**Fragmento seleccionado:**
___

Antón ha estado muy mal el curso pasado, Carmen es tajante con esto. “Ahora está un poco mejor”. Desde hace algún tiempo no acude al centro educativo. Han determinado que lo mejor para él, dados los últimos cuatro o cinco años, es que se matricule en las enseñanzas de educación de adultos para que, en unos pocos meses, pueda presentarse por libre a los exámenes conducentes al título de ESO. Aquí se encuentra con otro problema, aunque parece que solventable. Hasta que no cumpla los 18 años, en buena lógica, no podría matricularse en un centro de adultos. Cree que con los escritos que presentará del centro del que acaba de salir, del centro al que quiere ir, así como de la orientadora o del neurólogo que le trata, la administración autonómica dará la conformidad para que el joven pueda terminar la ESO este diciembre.

___

**Datos de entrada:**
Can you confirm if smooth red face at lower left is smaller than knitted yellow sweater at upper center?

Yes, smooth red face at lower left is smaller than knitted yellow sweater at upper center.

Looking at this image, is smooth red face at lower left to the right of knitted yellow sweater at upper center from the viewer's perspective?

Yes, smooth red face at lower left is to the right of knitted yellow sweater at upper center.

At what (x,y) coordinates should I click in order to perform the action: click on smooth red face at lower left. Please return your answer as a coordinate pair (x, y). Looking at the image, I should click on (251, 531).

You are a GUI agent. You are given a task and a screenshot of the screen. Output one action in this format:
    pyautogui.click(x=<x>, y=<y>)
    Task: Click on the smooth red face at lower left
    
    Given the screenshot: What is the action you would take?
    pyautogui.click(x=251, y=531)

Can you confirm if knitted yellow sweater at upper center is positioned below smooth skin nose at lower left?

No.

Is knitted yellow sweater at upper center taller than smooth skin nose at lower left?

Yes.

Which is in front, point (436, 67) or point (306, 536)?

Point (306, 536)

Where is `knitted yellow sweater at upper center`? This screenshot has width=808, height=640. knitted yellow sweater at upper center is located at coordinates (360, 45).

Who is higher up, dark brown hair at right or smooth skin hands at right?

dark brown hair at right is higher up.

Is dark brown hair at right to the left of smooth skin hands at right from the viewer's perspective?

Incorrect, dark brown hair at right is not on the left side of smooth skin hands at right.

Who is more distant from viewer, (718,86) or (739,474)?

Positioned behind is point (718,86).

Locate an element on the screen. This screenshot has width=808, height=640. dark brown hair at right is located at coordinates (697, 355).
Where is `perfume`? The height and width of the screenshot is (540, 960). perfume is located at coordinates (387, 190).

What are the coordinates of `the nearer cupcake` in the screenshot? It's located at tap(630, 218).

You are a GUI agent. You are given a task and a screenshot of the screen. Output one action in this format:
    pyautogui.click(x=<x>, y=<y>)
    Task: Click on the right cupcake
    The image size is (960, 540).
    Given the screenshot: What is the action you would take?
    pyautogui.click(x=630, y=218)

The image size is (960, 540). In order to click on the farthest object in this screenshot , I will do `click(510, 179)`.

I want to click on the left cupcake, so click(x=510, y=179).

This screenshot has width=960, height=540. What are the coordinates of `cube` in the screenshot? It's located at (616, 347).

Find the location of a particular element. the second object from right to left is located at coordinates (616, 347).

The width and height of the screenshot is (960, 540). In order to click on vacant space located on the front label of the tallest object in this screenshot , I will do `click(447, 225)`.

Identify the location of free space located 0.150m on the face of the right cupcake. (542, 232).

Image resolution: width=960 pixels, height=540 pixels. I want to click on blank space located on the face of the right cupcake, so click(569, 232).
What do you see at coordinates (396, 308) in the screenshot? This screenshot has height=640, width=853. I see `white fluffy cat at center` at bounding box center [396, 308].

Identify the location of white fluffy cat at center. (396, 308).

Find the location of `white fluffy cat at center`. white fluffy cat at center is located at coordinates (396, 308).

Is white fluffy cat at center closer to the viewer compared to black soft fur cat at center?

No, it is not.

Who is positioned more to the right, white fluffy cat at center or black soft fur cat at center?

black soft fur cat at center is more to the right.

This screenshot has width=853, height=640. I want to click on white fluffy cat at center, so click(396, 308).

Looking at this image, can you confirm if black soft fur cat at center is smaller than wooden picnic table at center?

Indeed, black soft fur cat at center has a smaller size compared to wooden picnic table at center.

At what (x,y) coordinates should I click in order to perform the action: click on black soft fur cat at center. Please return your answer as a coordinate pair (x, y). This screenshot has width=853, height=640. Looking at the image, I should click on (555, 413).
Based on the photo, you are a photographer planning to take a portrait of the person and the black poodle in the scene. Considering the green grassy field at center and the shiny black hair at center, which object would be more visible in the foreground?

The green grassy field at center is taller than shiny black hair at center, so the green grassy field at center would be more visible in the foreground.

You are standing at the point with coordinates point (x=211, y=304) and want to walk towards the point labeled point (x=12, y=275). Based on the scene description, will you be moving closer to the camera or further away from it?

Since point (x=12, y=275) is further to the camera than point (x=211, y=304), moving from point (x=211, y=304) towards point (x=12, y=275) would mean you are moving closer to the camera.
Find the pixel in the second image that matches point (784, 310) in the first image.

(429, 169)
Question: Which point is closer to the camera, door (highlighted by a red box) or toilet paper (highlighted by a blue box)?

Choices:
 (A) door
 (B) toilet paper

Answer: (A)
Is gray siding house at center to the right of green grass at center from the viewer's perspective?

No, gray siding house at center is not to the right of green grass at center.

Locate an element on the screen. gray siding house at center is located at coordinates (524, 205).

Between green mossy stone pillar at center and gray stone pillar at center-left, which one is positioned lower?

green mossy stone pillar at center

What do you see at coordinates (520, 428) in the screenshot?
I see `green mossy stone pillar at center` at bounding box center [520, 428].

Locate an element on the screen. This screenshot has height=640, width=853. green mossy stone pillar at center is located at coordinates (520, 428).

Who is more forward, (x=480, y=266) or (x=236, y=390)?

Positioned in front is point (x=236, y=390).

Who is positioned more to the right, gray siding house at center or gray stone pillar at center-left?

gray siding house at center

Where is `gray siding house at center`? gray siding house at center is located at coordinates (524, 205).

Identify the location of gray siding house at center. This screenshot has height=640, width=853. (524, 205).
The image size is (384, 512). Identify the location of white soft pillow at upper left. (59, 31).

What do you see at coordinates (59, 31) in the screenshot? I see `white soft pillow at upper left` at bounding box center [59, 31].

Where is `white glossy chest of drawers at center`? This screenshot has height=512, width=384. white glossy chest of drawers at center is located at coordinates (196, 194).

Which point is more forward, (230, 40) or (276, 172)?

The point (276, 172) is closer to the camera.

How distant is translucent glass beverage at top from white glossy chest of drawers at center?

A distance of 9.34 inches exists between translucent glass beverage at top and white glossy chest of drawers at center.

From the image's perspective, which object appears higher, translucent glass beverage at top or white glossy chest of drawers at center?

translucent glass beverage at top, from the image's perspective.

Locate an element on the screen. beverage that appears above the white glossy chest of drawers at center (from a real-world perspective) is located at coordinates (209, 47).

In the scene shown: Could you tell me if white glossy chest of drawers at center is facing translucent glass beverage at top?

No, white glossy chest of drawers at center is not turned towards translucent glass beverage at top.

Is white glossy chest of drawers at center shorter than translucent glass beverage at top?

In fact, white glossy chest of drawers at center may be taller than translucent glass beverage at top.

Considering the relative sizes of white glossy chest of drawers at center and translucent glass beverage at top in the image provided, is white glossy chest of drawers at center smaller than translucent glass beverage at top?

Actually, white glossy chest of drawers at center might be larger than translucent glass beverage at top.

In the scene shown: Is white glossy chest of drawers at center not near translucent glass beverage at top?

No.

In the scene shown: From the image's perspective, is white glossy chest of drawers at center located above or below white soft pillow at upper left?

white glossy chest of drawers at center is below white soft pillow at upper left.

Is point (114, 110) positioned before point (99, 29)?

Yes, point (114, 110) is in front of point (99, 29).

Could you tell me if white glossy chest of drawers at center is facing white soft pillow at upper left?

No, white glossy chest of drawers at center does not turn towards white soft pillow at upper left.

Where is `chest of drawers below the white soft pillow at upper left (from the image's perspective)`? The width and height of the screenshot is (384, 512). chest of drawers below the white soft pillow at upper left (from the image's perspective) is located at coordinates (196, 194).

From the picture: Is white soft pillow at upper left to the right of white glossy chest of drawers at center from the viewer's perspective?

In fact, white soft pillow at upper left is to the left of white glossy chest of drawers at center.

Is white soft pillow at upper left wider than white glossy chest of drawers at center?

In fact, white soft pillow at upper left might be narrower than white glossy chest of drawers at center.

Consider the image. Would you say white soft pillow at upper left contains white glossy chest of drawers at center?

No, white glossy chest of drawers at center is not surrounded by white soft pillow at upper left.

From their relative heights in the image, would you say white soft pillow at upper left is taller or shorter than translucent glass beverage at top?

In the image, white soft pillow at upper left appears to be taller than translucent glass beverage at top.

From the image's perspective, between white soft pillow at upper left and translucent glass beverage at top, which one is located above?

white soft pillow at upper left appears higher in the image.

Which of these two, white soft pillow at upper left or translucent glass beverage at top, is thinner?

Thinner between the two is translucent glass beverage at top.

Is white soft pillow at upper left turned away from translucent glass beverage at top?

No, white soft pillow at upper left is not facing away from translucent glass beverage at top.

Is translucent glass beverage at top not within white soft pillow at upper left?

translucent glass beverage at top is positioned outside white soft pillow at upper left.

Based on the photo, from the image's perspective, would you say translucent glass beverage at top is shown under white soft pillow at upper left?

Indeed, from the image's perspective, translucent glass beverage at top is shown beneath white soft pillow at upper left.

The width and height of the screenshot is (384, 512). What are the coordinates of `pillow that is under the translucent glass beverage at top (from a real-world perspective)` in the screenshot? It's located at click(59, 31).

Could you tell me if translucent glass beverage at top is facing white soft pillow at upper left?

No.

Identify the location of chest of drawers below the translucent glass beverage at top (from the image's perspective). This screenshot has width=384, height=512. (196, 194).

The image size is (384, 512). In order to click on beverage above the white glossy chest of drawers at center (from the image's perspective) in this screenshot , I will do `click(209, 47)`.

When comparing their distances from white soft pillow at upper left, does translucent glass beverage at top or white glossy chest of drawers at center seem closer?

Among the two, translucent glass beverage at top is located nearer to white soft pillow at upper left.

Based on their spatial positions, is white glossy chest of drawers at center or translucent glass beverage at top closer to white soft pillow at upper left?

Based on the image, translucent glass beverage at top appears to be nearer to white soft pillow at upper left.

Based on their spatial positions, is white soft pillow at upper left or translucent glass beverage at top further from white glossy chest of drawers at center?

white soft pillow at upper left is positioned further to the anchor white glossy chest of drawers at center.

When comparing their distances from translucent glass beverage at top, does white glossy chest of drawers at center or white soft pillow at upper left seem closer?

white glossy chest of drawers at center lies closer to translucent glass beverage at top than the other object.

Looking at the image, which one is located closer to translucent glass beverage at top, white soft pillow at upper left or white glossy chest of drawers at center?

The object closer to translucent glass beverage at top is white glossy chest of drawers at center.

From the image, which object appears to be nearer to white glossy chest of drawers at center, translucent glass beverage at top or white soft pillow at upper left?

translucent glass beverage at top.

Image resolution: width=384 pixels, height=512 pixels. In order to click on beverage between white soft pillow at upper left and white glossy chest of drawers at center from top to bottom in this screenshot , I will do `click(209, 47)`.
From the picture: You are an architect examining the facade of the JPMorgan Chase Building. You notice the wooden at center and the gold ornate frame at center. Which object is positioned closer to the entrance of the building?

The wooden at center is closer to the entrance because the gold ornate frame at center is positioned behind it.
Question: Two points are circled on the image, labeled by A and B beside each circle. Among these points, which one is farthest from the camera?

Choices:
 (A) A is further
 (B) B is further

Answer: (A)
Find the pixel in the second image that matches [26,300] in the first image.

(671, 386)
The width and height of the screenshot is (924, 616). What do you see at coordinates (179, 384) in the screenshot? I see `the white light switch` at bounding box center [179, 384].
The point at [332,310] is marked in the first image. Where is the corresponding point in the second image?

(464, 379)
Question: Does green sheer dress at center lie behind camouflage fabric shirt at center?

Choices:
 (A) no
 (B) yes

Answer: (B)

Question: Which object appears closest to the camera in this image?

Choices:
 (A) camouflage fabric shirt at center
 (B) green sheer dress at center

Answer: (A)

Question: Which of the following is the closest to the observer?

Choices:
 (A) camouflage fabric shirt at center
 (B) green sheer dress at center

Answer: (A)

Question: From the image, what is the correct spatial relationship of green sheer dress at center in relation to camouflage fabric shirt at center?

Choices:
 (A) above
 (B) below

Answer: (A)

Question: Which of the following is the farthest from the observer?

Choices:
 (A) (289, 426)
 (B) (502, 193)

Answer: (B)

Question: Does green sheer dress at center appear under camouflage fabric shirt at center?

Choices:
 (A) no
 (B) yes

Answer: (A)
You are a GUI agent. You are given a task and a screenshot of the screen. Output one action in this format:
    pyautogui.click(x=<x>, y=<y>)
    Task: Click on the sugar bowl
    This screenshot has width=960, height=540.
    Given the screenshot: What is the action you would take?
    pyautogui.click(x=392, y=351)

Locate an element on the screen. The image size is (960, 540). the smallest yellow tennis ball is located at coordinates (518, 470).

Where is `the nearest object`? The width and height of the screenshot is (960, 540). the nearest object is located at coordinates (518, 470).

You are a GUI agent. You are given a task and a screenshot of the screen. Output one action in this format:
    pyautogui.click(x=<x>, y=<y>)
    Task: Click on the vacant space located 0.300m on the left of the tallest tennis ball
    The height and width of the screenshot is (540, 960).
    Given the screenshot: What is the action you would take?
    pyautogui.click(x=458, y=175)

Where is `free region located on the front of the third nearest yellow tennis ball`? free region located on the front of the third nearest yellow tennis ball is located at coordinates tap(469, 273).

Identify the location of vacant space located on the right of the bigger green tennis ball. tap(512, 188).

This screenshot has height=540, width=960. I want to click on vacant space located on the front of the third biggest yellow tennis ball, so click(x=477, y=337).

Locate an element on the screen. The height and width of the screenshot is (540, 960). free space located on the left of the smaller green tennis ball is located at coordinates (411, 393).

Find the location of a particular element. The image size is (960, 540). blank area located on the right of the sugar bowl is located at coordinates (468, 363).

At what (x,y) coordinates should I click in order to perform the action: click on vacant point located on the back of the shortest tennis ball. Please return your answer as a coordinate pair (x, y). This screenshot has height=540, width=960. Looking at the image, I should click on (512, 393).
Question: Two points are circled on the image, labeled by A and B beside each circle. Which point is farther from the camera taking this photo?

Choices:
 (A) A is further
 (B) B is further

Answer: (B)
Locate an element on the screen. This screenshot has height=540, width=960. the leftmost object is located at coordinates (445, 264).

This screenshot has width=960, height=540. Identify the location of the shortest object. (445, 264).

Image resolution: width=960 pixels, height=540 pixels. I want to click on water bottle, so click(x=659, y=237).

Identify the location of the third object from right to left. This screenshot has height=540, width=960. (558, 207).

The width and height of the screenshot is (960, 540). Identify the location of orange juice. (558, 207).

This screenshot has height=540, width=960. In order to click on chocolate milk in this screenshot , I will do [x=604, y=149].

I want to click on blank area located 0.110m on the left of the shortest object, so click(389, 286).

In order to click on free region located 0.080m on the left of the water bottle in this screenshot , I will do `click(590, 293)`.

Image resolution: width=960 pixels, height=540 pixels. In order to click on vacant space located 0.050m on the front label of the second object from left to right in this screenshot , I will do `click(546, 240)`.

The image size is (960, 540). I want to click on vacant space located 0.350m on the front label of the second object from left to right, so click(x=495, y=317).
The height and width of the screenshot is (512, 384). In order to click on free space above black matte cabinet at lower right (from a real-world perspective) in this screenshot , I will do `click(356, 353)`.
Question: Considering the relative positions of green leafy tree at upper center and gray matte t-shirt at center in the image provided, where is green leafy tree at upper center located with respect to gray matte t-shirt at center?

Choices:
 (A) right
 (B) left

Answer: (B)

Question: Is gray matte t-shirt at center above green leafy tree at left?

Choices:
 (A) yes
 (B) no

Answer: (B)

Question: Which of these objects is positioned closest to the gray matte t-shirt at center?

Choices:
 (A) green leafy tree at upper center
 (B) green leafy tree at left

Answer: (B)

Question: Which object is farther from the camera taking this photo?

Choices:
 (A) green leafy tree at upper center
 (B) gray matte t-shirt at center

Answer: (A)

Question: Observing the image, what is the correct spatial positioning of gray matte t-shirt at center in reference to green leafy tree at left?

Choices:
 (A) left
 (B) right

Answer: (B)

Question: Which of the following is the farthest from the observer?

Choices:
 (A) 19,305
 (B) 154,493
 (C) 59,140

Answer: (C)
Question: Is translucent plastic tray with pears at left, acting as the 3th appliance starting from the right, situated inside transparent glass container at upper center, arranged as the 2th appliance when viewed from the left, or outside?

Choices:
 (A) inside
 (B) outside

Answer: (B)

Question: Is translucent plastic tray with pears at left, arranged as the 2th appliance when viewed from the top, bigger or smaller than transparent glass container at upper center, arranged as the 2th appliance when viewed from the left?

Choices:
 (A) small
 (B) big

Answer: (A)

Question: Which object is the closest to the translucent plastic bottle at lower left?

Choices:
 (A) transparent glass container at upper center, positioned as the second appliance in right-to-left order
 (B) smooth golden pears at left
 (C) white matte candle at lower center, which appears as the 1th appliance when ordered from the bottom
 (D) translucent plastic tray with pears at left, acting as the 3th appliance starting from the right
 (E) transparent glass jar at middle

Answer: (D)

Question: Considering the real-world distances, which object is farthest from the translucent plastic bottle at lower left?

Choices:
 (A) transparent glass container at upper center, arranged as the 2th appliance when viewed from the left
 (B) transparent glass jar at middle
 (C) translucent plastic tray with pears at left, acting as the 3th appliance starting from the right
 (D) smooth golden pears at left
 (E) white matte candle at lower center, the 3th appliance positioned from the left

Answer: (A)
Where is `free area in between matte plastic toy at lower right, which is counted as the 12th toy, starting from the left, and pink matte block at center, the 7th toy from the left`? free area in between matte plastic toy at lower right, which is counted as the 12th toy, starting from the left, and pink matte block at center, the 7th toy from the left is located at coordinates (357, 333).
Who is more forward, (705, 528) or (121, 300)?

___

**Ejercicios propuestos:**
1) En el fragmento sobre Antón, ¿en qué mes se espera que el joven pueda terminar la ESO?
2) Escribe una continuación del fragmento sobre Antón a partir de su última oración.

**Ejercicios resueltos:**
1) En diciembre.

2)
¿Y después? Es esa otra de las grandes preocupaciones. Pero en casa de Antón lo tienen más o menos claro. Con el título de ESO bajo el brazo, se matriculará de un ciclo medio tras el cual pueda acceder a uno superior de imagen y sonido. No pretendern pasar por el calvario del bachillerato y la EvAU. La FP parece más factible para alcanzar el sueño que tiene Antón. Quiere ser actor o guionista. El audiovisual es su pasión y, a pesar de todo lo vivido, no ha renunciado a conseguirlo. Esperan que en el centro de FP al que quiere ir, en Santiago de Compostela, quede alguna plaza de las que se reservan para alumnas y alumnos con discapacidad.
Mientras tanto, “viviremos”.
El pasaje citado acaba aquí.